Working Capital Intensive Operations
The working capital operations of the company remained highly intensive marked by high gross current assets (GCA) of 501 days in FY2025 (Prov.) as compared to 649 days in FY2024. The stretch in GCA days is due to increase in the debtor days and other current assets. The debtor days stood at 242 days as on March 31, 2025 (Prov.) as against 221 days as on March 31, 2024, with debtors of Rs.39.47 Cr outstanding for over 120 days i.e., around 61 per cent of the total debtors as on 30 June 2025. The Inventory days stood at 256 days as on March 31, 2025 (Prov.) as against 427 days as on March 31, 2024. The creditors days stood at 442 days as on March 31, 2025 (Prov.) as against 394 days as on March 31, 2024. The working capital requirement is also supported by Bank limits. The fund-based limits of the company stood high at 96 percent and non-fund based stood at 67 percent for 6 months ended August 2025. Acuite expects that working capital operations of the company would remain highly intensive in near to medium terms.

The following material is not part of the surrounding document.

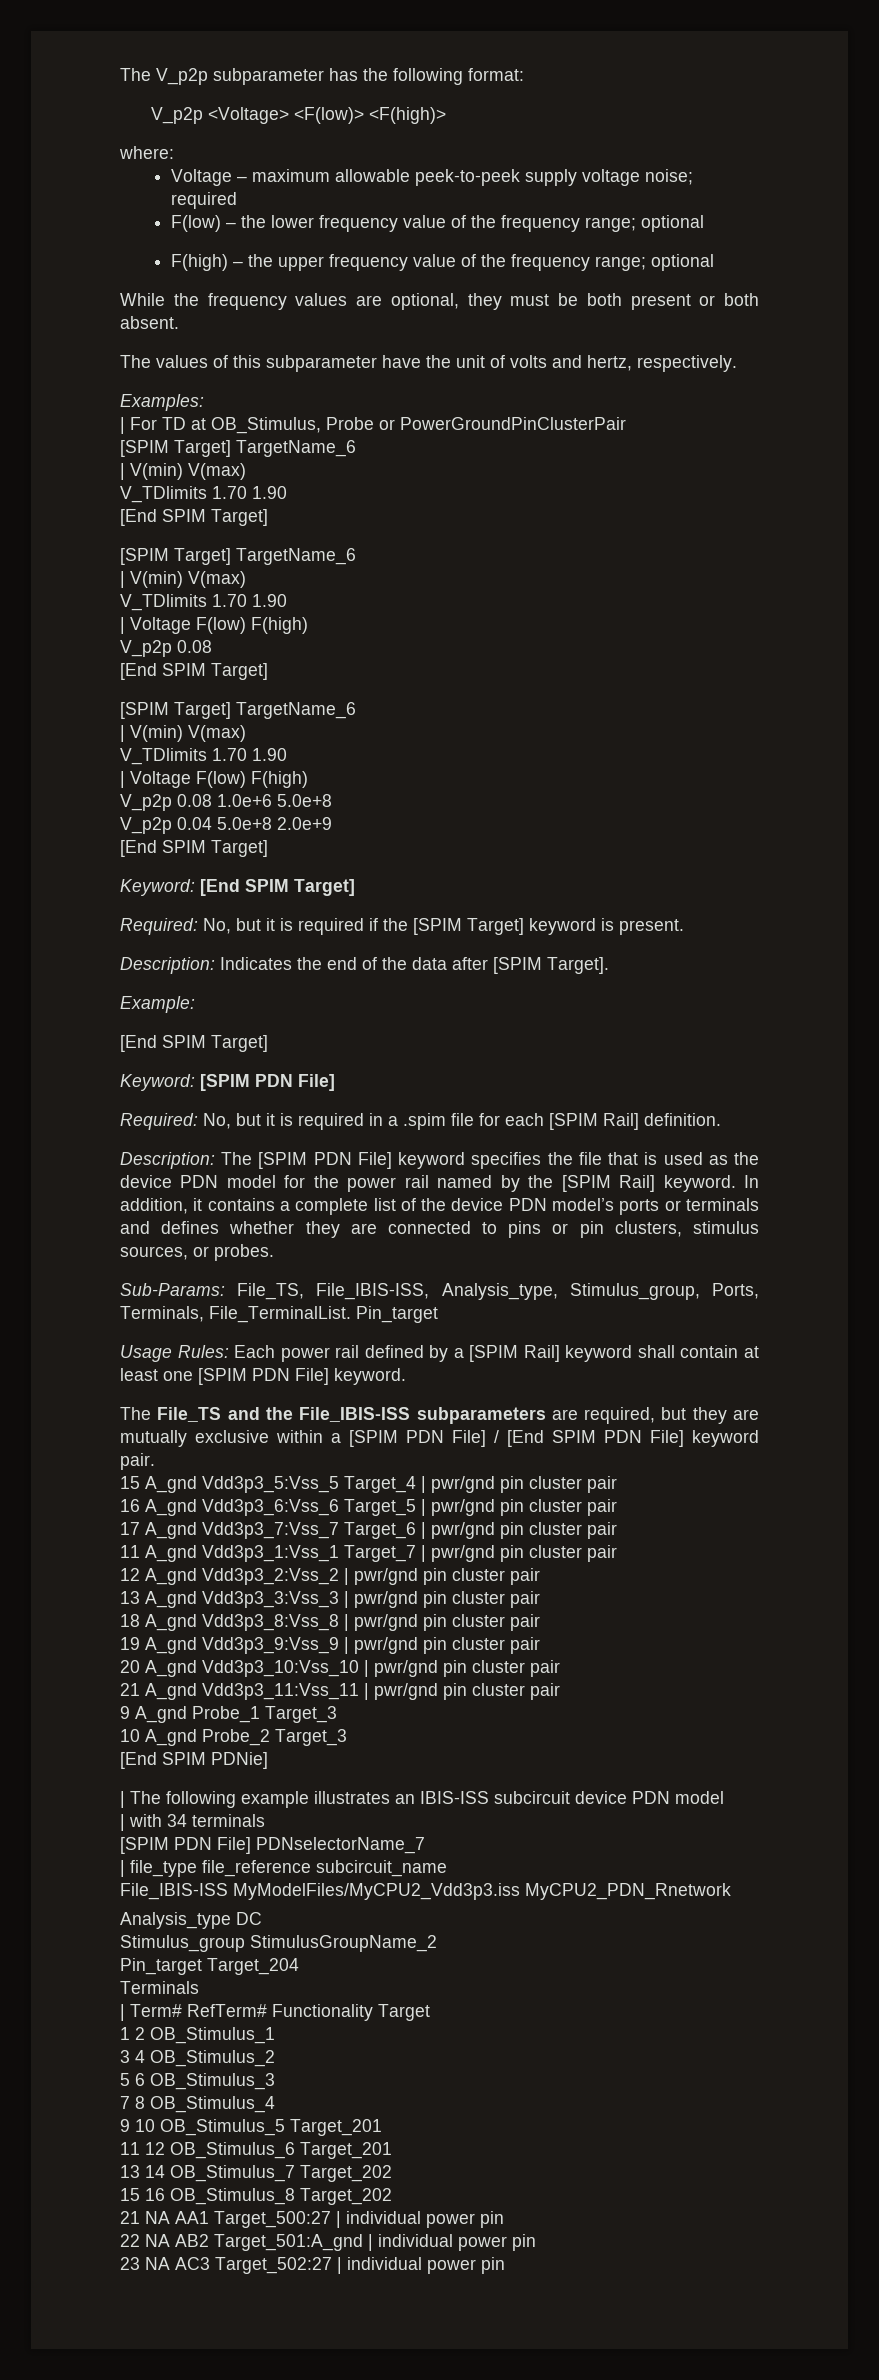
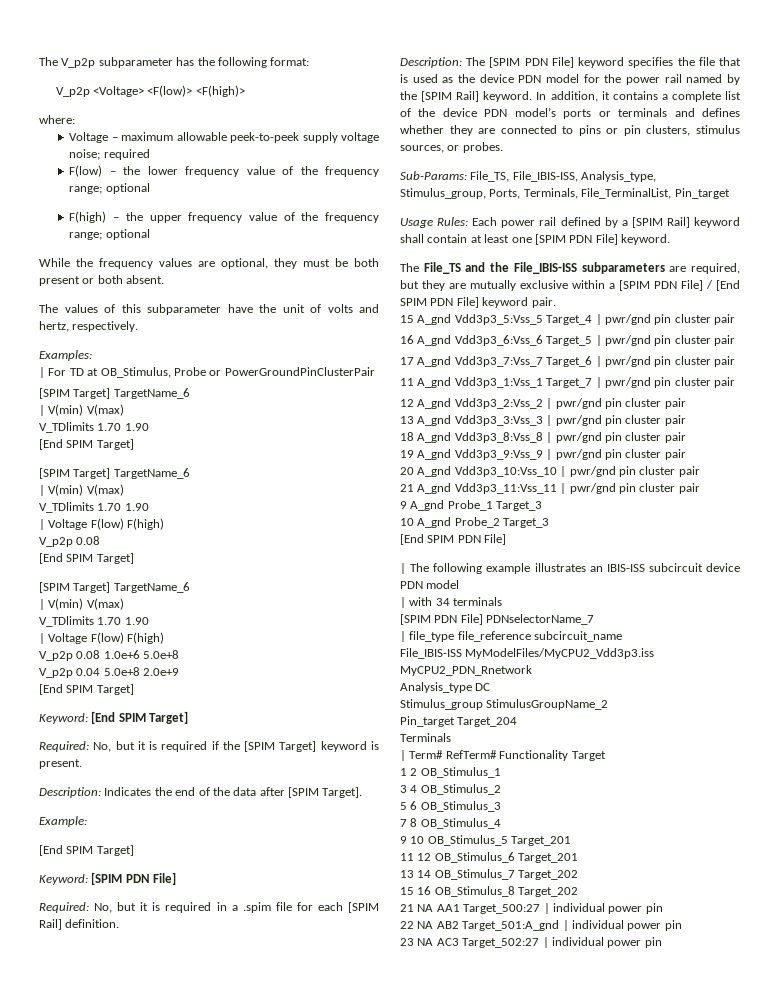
[209,1306,351,1323] File_TerminalList. -> [581,188,672,199] File_TerminalList,
[211,1752,268,1769] PDNie] -> [457,534,507,545] PDN File]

Susceptibility of operations to tender-based orders
AIPL majorly executes tender based orders from government authorities in its aerospace engineering division, which is the highly profitable segment of the company. Since the nature of operations is tender based, the business depends on the ability to bid for contracts successfully. Risk becomes more pronounced as tendering is based on too many technicalities. AIPL’s revenue and profitability are susceptible to risks inherent in tender based operations. However, this risk is mitigated to an extent on account of extensive experience of the management and a healthy order book in hand which is expected to be executed over the medium to long term period.